TASK INSTRUCTIONS:
Within the listing that follows, state how many lines include the word "bord"; write only that number.

DATASET RECORDS:
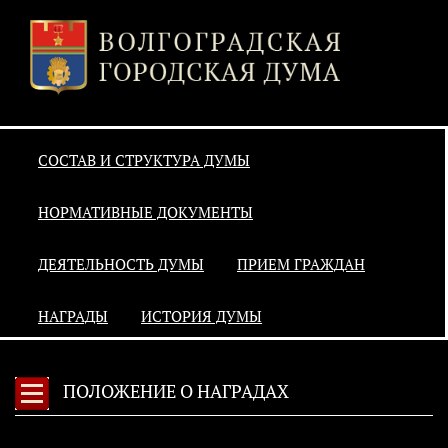
СОСТАВ И СТРУКТУРА ДУМЫ
НОРМАТИВНЫЕ ДОКУМЕНТЫ
ДЕЯТЕЛЬНОСТЬ ДУМЫ
ПРИЕМ ГРАЖДАН
НАГРАДЫ
ИСТОРИЯ ДУМЫ
ПОЛОЖЕНИЕ О НАГРАДАХ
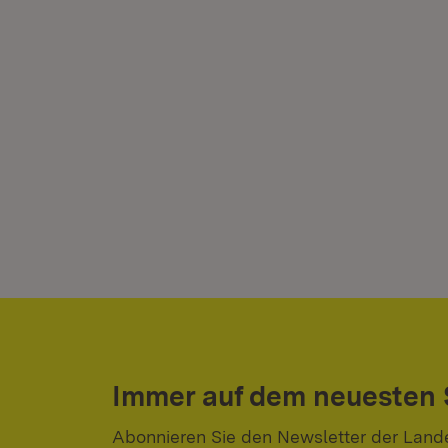
Immer auf dem neuesten
Abonnieren Sie den Newsletter der Land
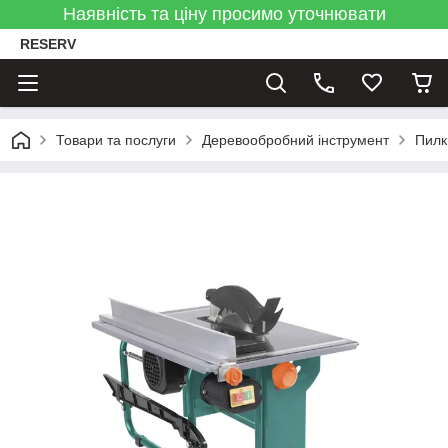
Наявність та ціну просимо уточнювати
RESERV
Товари та послуги
Деревообробний інструмент
Пилк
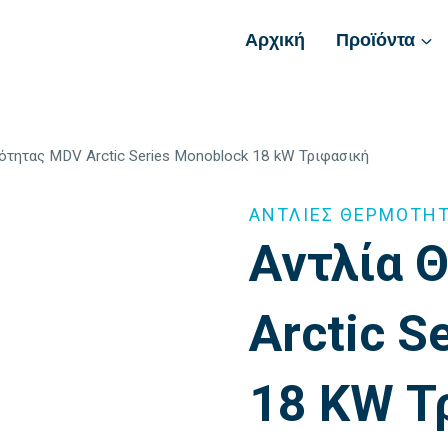
Αρχική
Προϊόντα
ότητας MDV Arctic Series Monoblock 18 kW Τριφασική
ΑΝΤΛΙΕΣ ΘΕΡΜΟΤΗ
Αντλία 
Arctic S
18 KW Τ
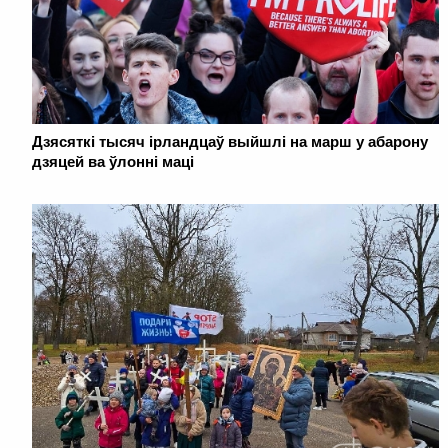
Дзясяткі тысяч ірландцаў выйшлі на марш у абарону
дзяцей ва ўлонні маці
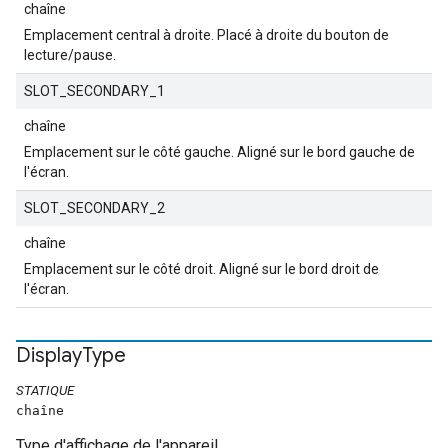
chaîne
Emplacement central à droite. Placé à droite du bouton de
lecture/pause.
SLOT_SECONDARY_1
chaîne
Emplacement sur le côté gauche. Aligné sur le bord gauche de
l'écran.
SLOT_SECONDARY_2
chaîne
Emplacement sur le côté droit. Aligné sur le bord droit de
l'écran.
Display
Type
STATIQUE
chaîne
Type d'affichage de l'appareil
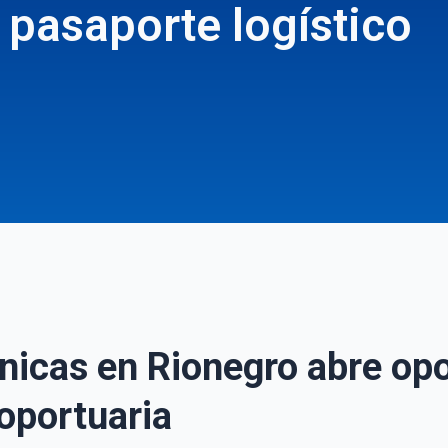
 pasaporte logístico
nicas en Rionegro abre op
roportuaria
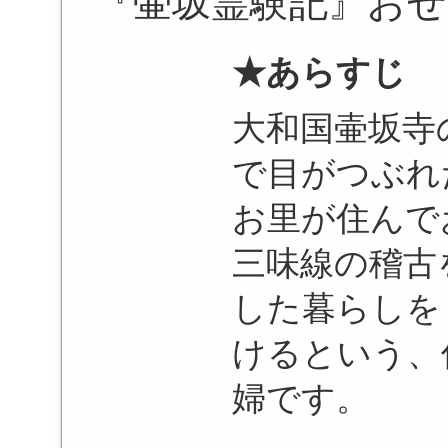
『壷坂霊験記』おせ
★あらすじ
大和国壷坂寺
で目がつぶれ
お里が住んで
三味線の稽古
した暮らしを
けるという、
婦です。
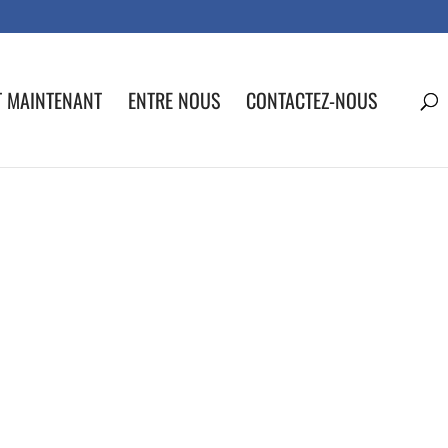
T MAINTENANT
ENTRE NOUS
CONTACTEZ-NOUS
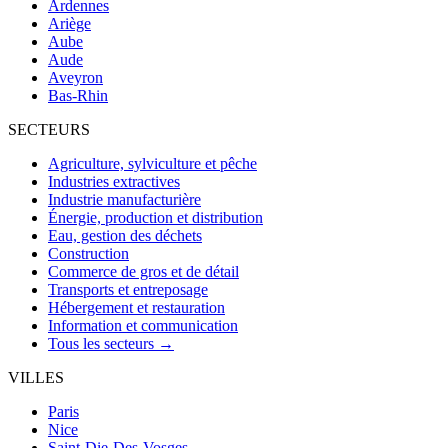
Ardennes
Ariège
Aube
Aude
Aveyron
Bas-Rhin
SECTEURS
Agriculture, sylviculture et pêche
Industries extractives
Industrie manufacturière
Énergie, production et distribution
Eau, gestion des déchets
Construction
Commerce de gros et de détail
Transports et entreposage
Hébergement et restauration
Information et communication
Tous les secteurs →
VILLES
Paris
Nice
Saint-Die-Des-Vosges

ANSWER:
2